──────── Фрагмент документа

Часть II. Изобретение истории
Но почему «крушение космоса» стало возможно? В чем причина катастрофы? Причина в идее революции и самой идее истории, по существу своему революционной. Именно идея истории порождает революционного человека, который сокрушает гармоничный космос, помещая на его место себя.
Обычно считается, «что идея истории привносится в мир иудеохристианским комплексом верований», но это не верно, или «требует весьма серьёзных уточнений и оговорок», говорит В. Мартынов. На самом деле Христос есть последнее и высшее Откровение, завершающее историю. Идея же истории начинает заявлять о себе лишь «в момент ослабления позиций христианства в мире»:
«Новизна Нового Завета есть абсолютная, последняя новизна, после которой просто не может быть ничего нового, не может быть никакой истории. Явление этой новизны есть признак окончания времен, признак «последнего времени», о чем прямо заявляет святой Иоанн Богослов: «Дети! последнее время»» (I Ин. 2:18).
Итак, пришествия Христа в мир – есть в сущности Завершающее Событие. Если все, что происходило в мире до Христа – вело к нему, то все, что происходит в мире после Христа обретает смысл лишь через призму Христа, и наполняется одним-единственным содержанием – «сбережением в себе этой абсолютной новизны в ожидании второго пришествия».

────────────────
──────── Переданные записи

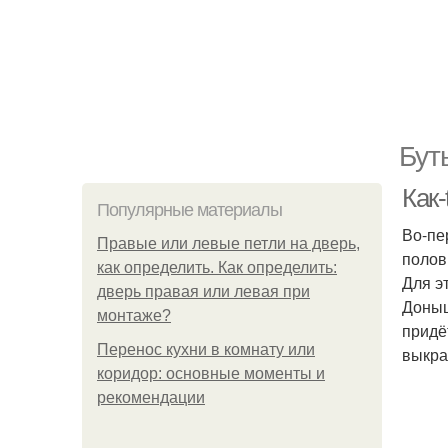
Бут
Как-
Популярные материалы
Во-пе
Правые или левые петли на дверь,
полов
как определить. Как определить:
Для э
дверь правая или левая при
Доныш
монтаже?
придё
Перенос кухни в комнату или
выкра
коридор: основные моменты и
рекомендации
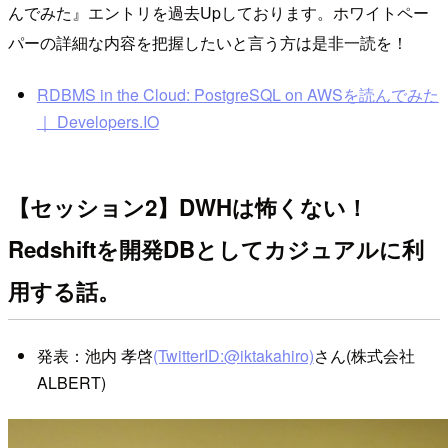
んでみた』エントリを過去Upしております。ホワイトペー
パーの詳細な内容を把握したいと言う方は是非一読を！
RDBMS in the Cloud: PostgreSQL on AWSを読んでみた
｜ Developers.IO
【セッション2】DWHは怖くない！
Redshiftを開発DBとしてカジュアルに利
用する話。
発表：池内 孝啓
(TwitterID:@iktakahiro)
さん(株式会社
ALBERT)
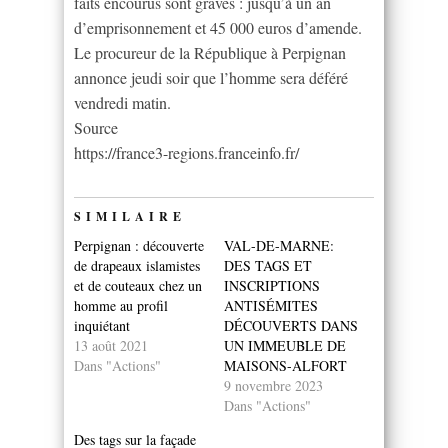
faits encourus sont graves : jusqu’à un an
d’emprisonnement et 45 000 euros d’amende.
Le procureur de la République à Perpignan
annonce jeudi soir que l’homme sera déféré
vendredi matin.
Source
https://france3-regions.franceinfo.fr/
SIMILAIRE
Perpignan : découverte
VAL-DE-MARNE:
de drapeaux islamistes
DES TAGS ET
et de couteaux chez un
INSCRIPTIONS
homme au profil
ANTISÉMITES
inquiétant
DÉCOUVERTS DANS
13 août 2021
UN IMMEUBLE DE
Dans "Actions"
MAISONS-ALFORT
9 novembre 2023
Dans "Actions"
Des tags sur la façade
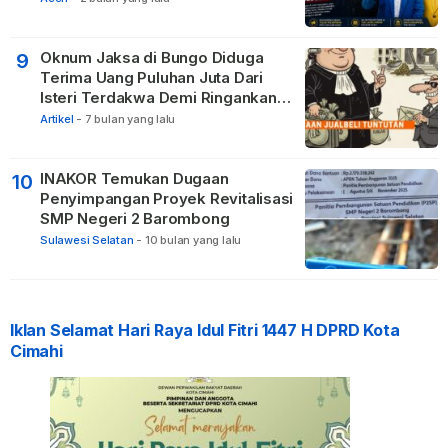
Oknum Jaksa di Bungo Diduga
9
Terima Uang Puluhan Juta Dari
Isteri Terdakwa Demi Ringankan
Hukuman
Artikel
-
7 bulan yang lalu
INAKOR Temukan Dugaan
10
Penyimpangan Proyek Revitalisasi
SMP Negeri 2 Barombong
Sulawesi Selatan
-
10 bulan yang lalu
Iklan Selamat Hari Raya Idul Fitri 1447 H DPRD Kota
Cimahi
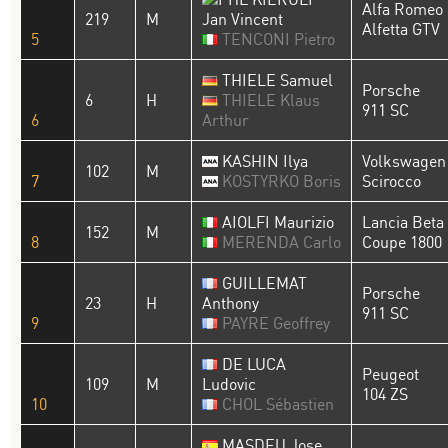
Alfa Romeo
219
M
Jan Vincent
Alfetta GTV
5
TENCONI Pietro
THIELE Samuel
Porsche
6
H
THIELE Klaus
911 SC
6
Arthur
KASHIN Ilya
Volkswagen
102
M
7
KOSTYRKO Boris
Scirocco
AIOLFI Maurizio
Lancia Beta
152
M
8
MERENDA Carlo
Coupe 1800
GUILLEMAT
Porsche
23
H
Anthony
911 SC
9
PAYRE Geoffrey
DE LUCA
Peugeot
109
M
Ludovic
104 ZS
10
CHOL Sébastien
MASDEU Jose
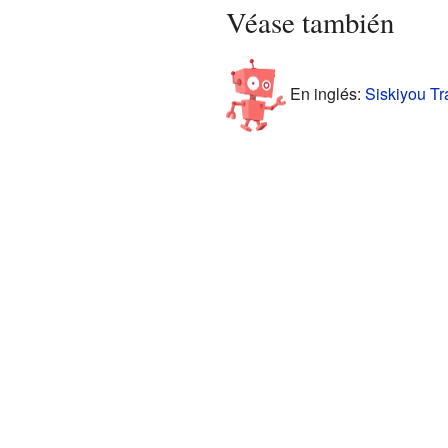
Véase también
En inglés:
Siskiyou Tra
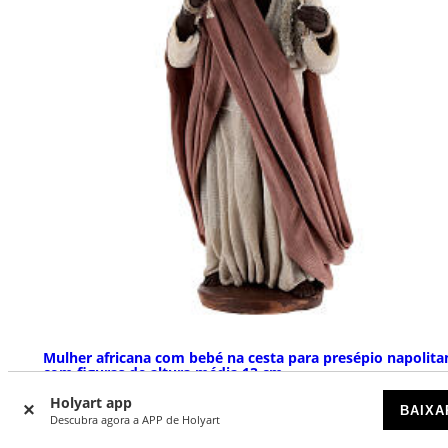
Mulher africana com bebé na cesta para presépio napolita
com figuras de altura média 13 cm
Holyart app
DISPONÍVEL
BAIXA
Descubra agora a APP de Holyart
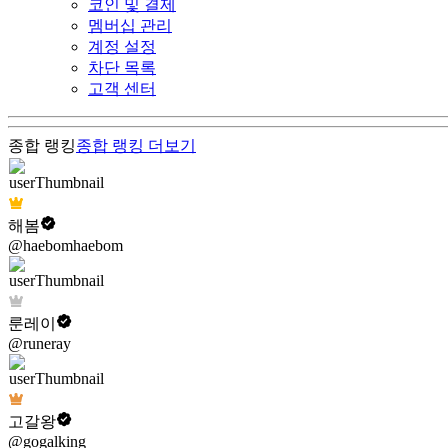
코인 및 결제
멤버십 관리
계정 설정
차단 목록
고객 센터
종합 랭킹
종합 랭킹
더보기
해봄
@haebomhaebom
룬레이
@runeray
고갈왕
@gogalking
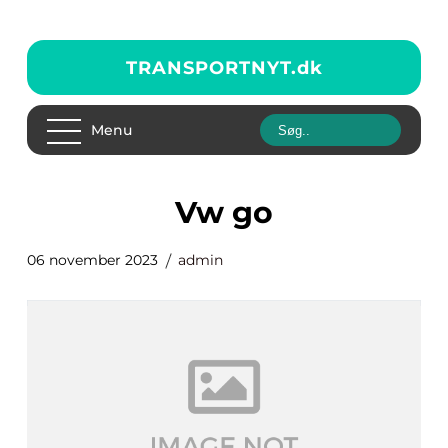
TRANSPORTNYT.
dk
Menu
vw go
06 november 2023
admin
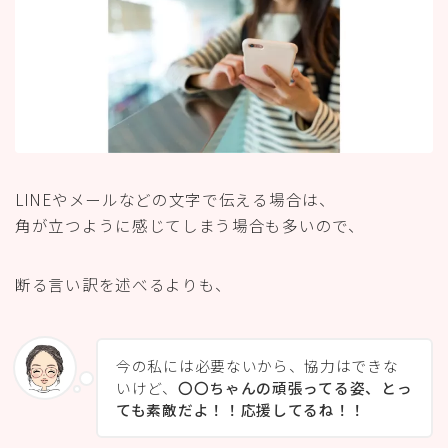
LINEやメールなどの文字で伝える場合は、
角が立つように感じてしまう場合も多いので、
断る言い訳を述べるよりも、
今の私には必要ないから、協力はできな
いけど、
〇〇ちゃんの頑張ってる姿、とっ
ても素敵だよ！！応援してるね！！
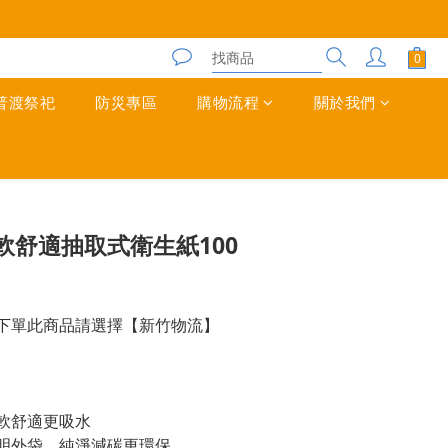
普渡祭祀
防災專區
購物流程
關於我們
軟舒適抽取式衛生紙100
下單此商品請選擇【新竹物流】
軟舒適更吸水
明外袋，純淨減碳更環保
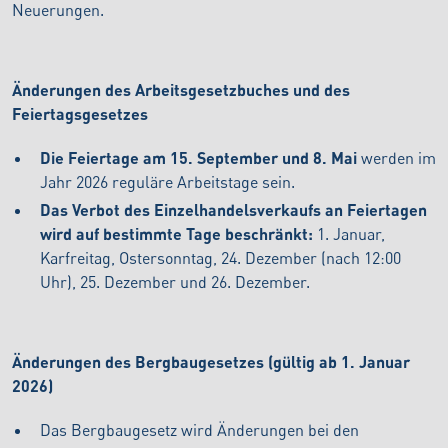
Neuerungen.
Änderungen des Arbeitsgesetzbuches und des
Feiertagsgesetzes
Die Feiertage am 15. September und 8. Mai
werden im
Jahr 2026 reguläre Arbeitstage sein.
Das Verbot des Einzelhandelsverkaufs an Feiertagen
wird auf bestimmte Tage beschränkt:
1. Januar,
Karfreitag, Ostersonntag, 24. Dezember (nach 12:00
Uhr), 25. Dezember und 26. Dezember.
Änderungen des Bergbaugesetzes (gültig ab 1. Januar
2026)
Das Bergbaugesetz wird Änderungen bei den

────────────────

* **Условие задачи**:
Когда, согласно фрагменту об изобретении истории, идея истории начинает заявлять о себе? Строки — самостоятельный материал, отдельный от фрагмента.

* **Ответ ниже**:
В момент ослабления позиций христианства в мире.